Word for word, repeat the lines of the records from the first line up to and including the line that contains "X1076637Y1400878D01*", passing over any pictures.

((

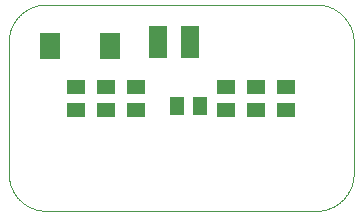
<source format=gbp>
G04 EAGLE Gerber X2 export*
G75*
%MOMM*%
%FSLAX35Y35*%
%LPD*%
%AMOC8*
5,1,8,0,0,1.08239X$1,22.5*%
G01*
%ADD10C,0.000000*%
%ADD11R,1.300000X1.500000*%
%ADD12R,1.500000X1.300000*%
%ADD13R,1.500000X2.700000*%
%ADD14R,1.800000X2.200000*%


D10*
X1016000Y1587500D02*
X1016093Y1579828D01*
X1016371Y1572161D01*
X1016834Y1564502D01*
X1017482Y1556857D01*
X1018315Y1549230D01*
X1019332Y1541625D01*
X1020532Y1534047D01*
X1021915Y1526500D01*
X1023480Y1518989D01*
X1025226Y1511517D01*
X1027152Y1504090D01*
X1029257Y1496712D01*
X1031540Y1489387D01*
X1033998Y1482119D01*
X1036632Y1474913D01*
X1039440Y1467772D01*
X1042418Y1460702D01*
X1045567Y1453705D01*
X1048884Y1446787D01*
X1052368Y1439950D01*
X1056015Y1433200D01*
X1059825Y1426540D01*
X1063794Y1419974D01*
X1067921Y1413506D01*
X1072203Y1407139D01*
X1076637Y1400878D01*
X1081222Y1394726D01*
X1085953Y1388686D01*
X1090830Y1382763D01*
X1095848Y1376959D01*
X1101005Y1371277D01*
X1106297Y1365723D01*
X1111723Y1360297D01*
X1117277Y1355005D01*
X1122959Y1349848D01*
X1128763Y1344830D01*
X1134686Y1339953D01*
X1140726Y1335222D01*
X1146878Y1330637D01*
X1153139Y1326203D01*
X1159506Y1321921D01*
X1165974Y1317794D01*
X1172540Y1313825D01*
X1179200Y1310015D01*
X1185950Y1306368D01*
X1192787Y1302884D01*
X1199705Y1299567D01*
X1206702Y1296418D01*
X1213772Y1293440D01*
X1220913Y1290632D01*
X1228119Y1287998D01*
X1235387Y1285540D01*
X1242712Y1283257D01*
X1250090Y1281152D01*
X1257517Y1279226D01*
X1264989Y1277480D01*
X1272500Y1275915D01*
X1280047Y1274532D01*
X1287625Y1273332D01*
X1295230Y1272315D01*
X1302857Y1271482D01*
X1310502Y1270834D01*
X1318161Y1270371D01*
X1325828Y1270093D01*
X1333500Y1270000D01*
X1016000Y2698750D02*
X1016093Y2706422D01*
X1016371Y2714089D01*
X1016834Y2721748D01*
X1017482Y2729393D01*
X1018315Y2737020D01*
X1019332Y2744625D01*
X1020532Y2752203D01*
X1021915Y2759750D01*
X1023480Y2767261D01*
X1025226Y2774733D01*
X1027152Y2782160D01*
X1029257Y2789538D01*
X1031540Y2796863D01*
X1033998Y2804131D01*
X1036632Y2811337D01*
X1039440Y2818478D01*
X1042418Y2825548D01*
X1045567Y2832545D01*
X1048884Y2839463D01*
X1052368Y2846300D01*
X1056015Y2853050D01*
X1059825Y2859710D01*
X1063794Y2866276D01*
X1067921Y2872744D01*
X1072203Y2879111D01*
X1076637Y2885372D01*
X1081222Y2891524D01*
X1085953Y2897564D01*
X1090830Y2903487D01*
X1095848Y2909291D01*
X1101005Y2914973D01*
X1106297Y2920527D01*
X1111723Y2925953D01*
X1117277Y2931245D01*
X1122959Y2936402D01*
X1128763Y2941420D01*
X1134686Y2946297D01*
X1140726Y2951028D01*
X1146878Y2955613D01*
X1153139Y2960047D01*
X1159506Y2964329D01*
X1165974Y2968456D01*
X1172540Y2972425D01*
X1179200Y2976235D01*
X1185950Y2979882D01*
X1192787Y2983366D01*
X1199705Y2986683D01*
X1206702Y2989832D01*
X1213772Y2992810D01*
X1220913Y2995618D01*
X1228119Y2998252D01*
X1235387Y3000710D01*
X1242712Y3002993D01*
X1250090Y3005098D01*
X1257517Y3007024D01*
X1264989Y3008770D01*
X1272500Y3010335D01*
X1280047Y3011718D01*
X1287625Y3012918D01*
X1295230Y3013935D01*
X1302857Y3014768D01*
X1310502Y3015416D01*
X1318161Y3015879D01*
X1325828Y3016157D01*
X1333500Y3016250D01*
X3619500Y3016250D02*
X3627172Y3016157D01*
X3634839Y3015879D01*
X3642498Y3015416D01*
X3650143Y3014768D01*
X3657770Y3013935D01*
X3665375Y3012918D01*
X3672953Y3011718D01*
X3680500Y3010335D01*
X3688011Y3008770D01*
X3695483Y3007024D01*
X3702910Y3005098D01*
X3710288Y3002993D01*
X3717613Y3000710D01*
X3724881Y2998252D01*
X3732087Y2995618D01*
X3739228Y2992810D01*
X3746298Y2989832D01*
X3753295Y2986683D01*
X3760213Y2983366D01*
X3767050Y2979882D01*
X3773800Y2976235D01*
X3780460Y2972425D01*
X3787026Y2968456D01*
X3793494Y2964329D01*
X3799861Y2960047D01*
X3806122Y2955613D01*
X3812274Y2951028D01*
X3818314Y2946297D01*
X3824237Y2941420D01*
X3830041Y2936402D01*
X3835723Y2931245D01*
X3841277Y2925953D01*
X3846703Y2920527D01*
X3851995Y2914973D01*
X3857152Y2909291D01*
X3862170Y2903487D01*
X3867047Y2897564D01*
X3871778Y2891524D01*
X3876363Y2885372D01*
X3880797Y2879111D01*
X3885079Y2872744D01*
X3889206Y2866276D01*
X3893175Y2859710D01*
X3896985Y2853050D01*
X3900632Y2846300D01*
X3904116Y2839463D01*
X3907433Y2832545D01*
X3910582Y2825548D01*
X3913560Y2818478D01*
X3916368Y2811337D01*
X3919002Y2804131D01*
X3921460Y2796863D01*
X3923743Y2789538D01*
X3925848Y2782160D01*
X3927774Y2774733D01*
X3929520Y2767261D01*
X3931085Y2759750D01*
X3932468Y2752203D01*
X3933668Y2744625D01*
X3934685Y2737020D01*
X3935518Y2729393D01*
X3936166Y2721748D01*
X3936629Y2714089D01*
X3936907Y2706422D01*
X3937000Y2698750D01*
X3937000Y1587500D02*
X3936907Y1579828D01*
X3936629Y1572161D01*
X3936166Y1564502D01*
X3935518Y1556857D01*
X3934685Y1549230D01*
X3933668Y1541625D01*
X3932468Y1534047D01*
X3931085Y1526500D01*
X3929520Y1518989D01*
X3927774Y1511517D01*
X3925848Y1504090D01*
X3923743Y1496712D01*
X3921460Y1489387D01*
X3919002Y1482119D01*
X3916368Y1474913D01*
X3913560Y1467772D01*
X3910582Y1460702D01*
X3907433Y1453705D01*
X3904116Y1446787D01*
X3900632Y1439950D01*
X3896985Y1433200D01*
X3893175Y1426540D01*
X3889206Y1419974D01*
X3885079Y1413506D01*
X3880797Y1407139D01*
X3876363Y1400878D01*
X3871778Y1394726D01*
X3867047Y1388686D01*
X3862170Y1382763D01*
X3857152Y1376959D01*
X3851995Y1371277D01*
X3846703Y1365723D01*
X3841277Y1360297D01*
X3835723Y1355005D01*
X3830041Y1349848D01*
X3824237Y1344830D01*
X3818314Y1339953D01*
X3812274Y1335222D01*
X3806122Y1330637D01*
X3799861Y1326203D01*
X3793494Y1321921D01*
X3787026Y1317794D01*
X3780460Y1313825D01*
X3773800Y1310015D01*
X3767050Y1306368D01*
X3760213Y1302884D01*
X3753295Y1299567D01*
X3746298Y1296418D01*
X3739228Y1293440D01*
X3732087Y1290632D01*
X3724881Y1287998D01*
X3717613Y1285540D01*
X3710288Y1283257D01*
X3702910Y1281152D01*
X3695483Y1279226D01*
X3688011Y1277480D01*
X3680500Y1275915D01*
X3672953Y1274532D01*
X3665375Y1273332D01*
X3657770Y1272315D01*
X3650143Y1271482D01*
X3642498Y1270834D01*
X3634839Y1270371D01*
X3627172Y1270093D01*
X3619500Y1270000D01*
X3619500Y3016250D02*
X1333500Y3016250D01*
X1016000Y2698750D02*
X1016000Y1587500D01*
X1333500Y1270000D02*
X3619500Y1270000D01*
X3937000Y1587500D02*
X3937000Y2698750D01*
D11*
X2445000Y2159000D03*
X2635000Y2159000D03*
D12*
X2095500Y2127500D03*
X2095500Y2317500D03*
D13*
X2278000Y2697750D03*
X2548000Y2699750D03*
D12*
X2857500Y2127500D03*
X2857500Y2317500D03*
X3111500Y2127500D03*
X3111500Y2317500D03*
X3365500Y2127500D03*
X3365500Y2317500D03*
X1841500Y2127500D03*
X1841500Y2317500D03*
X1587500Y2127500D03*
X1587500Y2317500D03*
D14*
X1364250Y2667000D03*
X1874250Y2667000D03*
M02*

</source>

))

**Written answer:**
<source format=gbp>
G04 EAGLE Gerber X2 export*
G75*
%MOMM*%
%FSLAX35Y35*%
%LPD*%
%AMOC8*
5,1,8,0,0,1.08239X$1,22.5*%
G01*
%ADD10C,0.000000*%
%ADD11R,1.300000X1.500000*%
%ADD12R,1.500000X1.300000*%
%ADD13R,1.500000X2.700000*%
%ADD14R,1.800000X2.200000*%


D10*
X1016000Y1587500D02*
X1016093Y1579828D01*
X1016371Y1572161D01*
X1016834Y1564502D01*
X1017482Y1556857D01*
X1018315Y1549230D01*
X1019332Y1541625D01*
X1020532Y1534047D01*
X1021915Y1526500D01*
X1023480Y1518989D01*
X1025226Y1511517D01*
X1027152Y1504090D01*
X1029257Y1496712D01*
X1031540Y1489387D01*
X1033998Y1482119D01*
X1036632Y1474913D01*
X1039440Y1467772D01*
X1042418Y1460702D01*
X1045567Y1453705D01*
X1048884Y1446787D01*
X1052368Y1439950D01*
X1056015Y1433200D01*
X1059825Y1426540D01*
X1063794Y1419974D01*
X1067921Y1413506D01*
X1072203Y1407139D01*
X1076637Y1400878D01*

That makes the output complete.